PROVIDENCE, R.I. (WPRI) — Rhode Island leaders are stepping up efforts to get the COVID-19 vaccine to anyone who wants it, and starting next week, that will include people visiting from out of state.

During this week’s briefing, Gov. Dan McKee announced the residency requirement for vaccinations will be removed starting on Monday, May 17.

“We want to keep everyone safe, including our visitors,” he said.

To that end, in addition to teaming up with schools and businesses to hold vaccine clinics, the state plans to start putting pop-up clinics where those visitors are likely to be such as state beaches, parks, and transportation hubs like T.F. Green Airport.

“We are going to be where Rhode Islanders are over the next few weeks and the next few months until every eligible Rhode Islander has had every opportunity to get their shot,” said Tom McCarthy, head of the state’s COVID-19 response team.

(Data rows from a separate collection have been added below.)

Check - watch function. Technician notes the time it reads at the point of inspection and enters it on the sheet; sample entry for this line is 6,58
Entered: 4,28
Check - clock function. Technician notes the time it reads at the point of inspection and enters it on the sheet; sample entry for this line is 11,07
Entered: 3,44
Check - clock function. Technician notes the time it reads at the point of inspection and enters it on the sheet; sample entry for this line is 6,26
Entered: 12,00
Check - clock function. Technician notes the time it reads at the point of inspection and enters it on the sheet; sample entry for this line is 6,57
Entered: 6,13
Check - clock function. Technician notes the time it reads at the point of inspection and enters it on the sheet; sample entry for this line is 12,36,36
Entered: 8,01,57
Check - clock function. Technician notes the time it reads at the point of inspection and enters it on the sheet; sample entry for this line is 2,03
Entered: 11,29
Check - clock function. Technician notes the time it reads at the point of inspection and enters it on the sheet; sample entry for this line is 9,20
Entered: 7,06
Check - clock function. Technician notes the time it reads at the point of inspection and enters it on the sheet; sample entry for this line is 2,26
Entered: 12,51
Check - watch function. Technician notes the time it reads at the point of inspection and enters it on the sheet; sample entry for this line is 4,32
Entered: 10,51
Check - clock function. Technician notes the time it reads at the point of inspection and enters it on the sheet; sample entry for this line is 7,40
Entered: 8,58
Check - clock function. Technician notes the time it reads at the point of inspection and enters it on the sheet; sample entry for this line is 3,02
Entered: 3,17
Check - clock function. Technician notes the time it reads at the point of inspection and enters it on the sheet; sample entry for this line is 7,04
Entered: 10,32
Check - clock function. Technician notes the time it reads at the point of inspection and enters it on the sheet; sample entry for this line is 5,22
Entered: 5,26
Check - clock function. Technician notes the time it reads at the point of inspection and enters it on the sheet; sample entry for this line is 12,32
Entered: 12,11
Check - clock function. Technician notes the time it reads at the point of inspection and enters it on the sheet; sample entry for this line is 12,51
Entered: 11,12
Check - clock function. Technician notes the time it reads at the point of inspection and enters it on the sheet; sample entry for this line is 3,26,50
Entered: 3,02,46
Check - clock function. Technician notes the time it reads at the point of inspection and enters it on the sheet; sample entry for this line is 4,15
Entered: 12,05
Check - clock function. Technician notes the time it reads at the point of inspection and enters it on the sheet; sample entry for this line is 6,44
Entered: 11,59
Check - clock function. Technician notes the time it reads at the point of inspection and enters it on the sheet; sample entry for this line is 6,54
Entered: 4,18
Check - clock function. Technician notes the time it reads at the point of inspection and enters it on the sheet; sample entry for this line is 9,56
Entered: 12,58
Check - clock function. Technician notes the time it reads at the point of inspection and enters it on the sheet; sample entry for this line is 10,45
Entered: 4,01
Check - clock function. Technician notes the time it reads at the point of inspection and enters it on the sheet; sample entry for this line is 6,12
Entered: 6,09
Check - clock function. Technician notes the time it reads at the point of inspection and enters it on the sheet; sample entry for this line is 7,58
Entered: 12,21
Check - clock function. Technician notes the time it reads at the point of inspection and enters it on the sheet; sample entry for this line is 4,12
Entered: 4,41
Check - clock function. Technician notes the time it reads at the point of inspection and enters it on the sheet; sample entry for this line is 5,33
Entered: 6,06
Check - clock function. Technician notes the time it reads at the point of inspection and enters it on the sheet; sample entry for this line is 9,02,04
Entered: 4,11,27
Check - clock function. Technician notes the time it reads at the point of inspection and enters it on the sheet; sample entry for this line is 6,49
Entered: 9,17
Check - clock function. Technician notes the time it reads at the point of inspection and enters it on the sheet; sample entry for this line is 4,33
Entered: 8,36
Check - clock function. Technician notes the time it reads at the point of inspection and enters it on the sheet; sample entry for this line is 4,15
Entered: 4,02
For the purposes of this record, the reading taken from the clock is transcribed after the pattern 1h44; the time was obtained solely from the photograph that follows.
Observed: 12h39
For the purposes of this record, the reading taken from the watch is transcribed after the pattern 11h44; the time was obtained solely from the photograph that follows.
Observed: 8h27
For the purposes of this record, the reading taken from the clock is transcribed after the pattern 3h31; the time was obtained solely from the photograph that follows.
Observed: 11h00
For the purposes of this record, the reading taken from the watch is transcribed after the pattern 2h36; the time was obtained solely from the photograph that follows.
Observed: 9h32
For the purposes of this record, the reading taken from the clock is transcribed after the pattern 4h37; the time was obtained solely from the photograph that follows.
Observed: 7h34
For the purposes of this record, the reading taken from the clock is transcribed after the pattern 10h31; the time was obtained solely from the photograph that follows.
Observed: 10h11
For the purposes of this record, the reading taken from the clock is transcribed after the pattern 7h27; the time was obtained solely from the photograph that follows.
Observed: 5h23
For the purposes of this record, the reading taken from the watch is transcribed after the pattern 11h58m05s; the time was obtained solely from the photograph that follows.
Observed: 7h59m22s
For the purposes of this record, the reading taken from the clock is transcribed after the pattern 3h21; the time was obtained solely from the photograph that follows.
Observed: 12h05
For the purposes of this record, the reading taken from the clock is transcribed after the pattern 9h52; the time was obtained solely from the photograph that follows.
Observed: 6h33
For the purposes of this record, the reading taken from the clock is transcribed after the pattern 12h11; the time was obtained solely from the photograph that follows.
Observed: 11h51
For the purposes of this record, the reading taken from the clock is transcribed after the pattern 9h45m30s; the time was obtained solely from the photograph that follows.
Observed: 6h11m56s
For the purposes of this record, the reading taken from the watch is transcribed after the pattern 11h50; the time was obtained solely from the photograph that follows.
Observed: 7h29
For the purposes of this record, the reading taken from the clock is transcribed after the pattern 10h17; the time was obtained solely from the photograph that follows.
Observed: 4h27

Rhode Island’s rates of new cases and hospital admissions have been trending downward. Currently, the state has 96 COVID-19 patients in its hospitals, which is the fewest in more than seven months.

Health Director Dr. Nicole Alexander-Scott said that is a “direct result of testing, treatment and vaccinations.” She continued to encourage people to get vaccinated, saying those who don’t are at far greater risk of contracting the virus and the serious illness that comes with it.

To anyone thinking they can rely on “herd immunity” instead of getting vaccinated, Alexander-Scott said that concept is meant for populations and doesn’t apply to the individual.

“The way to become immune is the get vaccinated,” she stated.

Similarly, anyone thinking they have natural immunity because they’ve already had COVID-19 may not be immune to the more contagious and severe coronavirus variants that are now becoming the dominant strains, according to Alexander-Scott.

“The bottom line is that a ‘wait and see’ approach for vaccinating does not work. It’s not going to protect you, and it’s what I want to strongly urge you to change,” she added.

Alexander-Scott assured that the Pfizer vaccine was “rigorously tested,” and it’s safe and effective for adolescents ages 12 to 15, who became eligible to receive it this week.

She said the Health Department is working to get more information about the vaccine out to families and directed them to frequently asked questions that have been posted on the agency’s website.

“We’re hearing from many, many people that the 12- to 15-year-olds are really ready because they want to get back to school, they want to be with their friends, they want to be with the activities that they enjoy,” McKee said.

Appointments are available at state-run sites through, as well as city- and town-run clinics and participating retail pharmacies. Consent from a parent or guardian is needed for adolescents to get vaccinated.

While McKee was on stage, the CDC updated its mask-wearing guidelines, saying fully vaccinated people no longer have to wear them in most indoor settings.

“I’m getting the same texts you are as I’m sitting here, and certainly going to evaluate that,” McKee said. “We will be promptly looking at it and relying on our Health Department to make the right call, but the CDC is a good endorsement.”

McKee and Department of Labor and Training Director Matt Weldon also discussed upcoming changes to the state’s unemployment insurance program, namely that claimants will soon need to have proof they’re actively looking for work or job training to receive benefits.

Weldon recommended that recipients keep a log of their work activity, saying that while it won’t be required to receive payment, a DLT staffer may call and request that information.

“We will be auditing claims and we’ll do so more than we did in the past to make sure that people are looking for work,” Weldon said. “It’s time to get people reconnected to the economy.”

Weldon noted that jobless benefits are meant to be temporary, and federal programs created during the pandemic are expected to end by September.

In the meantime, the extra $300 per week will continue, McKee said, calling the decision by other states to remove that bonus “short-sighted.”

“We need to make sure we retain those $300,” he said. “Why give that back to the federal government, when we actually can create a plan that can maximize family income?”

McKee said the state is looking for ways to encourage people to get back to work, since businesses statewide are having to close early or on certain days due to staffing shortages.